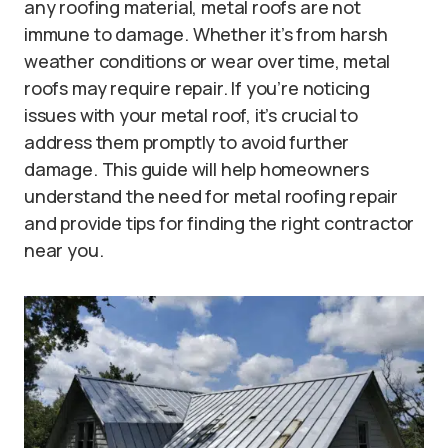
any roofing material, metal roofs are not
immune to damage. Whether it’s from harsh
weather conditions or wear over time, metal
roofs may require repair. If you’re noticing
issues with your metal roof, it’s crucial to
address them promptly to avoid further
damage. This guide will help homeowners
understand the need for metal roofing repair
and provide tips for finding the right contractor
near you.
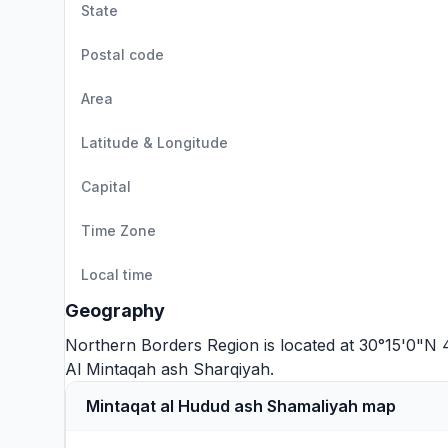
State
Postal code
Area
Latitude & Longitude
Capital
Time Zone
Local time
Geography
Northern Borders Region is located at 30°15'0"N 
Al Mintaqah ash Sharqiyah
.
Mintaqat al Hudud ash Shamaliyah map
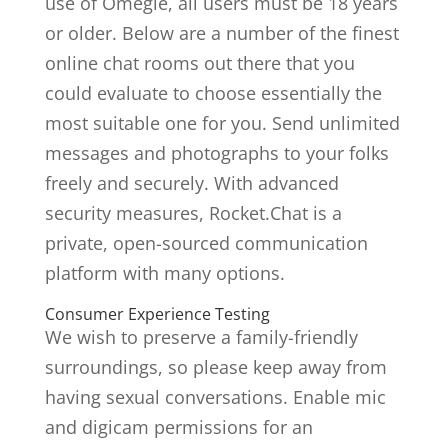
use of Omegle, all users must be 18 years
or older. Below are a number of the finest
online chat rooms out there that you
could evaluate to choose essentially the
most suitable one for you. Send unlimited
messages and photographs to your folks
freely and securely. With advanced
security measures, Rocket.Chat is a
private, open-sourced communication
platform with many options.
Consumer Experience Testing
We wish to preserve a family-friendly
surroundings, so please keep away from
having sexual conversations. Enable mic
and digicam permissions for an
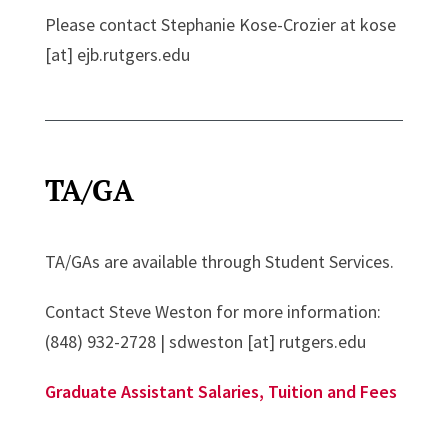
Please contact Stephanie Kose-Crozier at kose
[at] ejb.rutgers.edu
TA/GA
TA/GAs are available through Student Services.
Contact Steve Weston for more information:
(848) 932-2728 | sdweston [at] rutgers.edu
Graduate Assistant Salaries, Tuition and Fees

━━━━━━

Arrange the lines above as a numbered list, skipping any blank lines. Leave the pictures out of your answer.

Written solution:
1. any roofing material, metal roofs are not
2. immune to damage. Whether it’s from harsh
3. weather conditions or wear over time, metal
4. roofs may require repair. If you’re noticing
5. issues with your metal roof, it’s crucial to
6. address them promptly to avoid further
7. damage. This guide will help homeowners
8. understand the need for metal roofing repair
9. and provide tips for finding the right contractor
10. near you.
11. State
12. Postal code
13. Area
14. Latitude & Longitude
15. Capital
16. Time Zone
17. Local time
18. Geography
19. Northern Borders Region is located at 30°15'0"N 
20. Al Mintaqah ash Sharqiyah
21. .
22. Mintaqat al Hudud ash Shamaliyah map
23. use of Omegle, all users must be 18 years
24. or older. Below are a number of the finest
25. online chat rooms out there that you
26. could evaluate to choose essentially the
27. most suitable one for you. Send unlimited
28. messages and photographs to your folks
29. freely and securely. With advanced
30. security measures, Rocket.Chat is a
31. private, open-sourced communication
32. platform with many options.
33. Consumer Experience Testing
34. We wish to preserve a family-friendly
35. surroundings, so please keep away from
36. having sexual conversations. Enable mic
37. and digicam permissions for an
38. Please contact Stephanie Kose-Crozier at kose
39. [at] ejb.rutgers.edu
40. TA/GA
41. TA/GAs are available through Student Services.
42. Contact Steve Weston for more information:
43. (848) 932-2728 | sdweston [at] rutgers.edu
44. Graduate Assistant Salaries, Tuition and Fees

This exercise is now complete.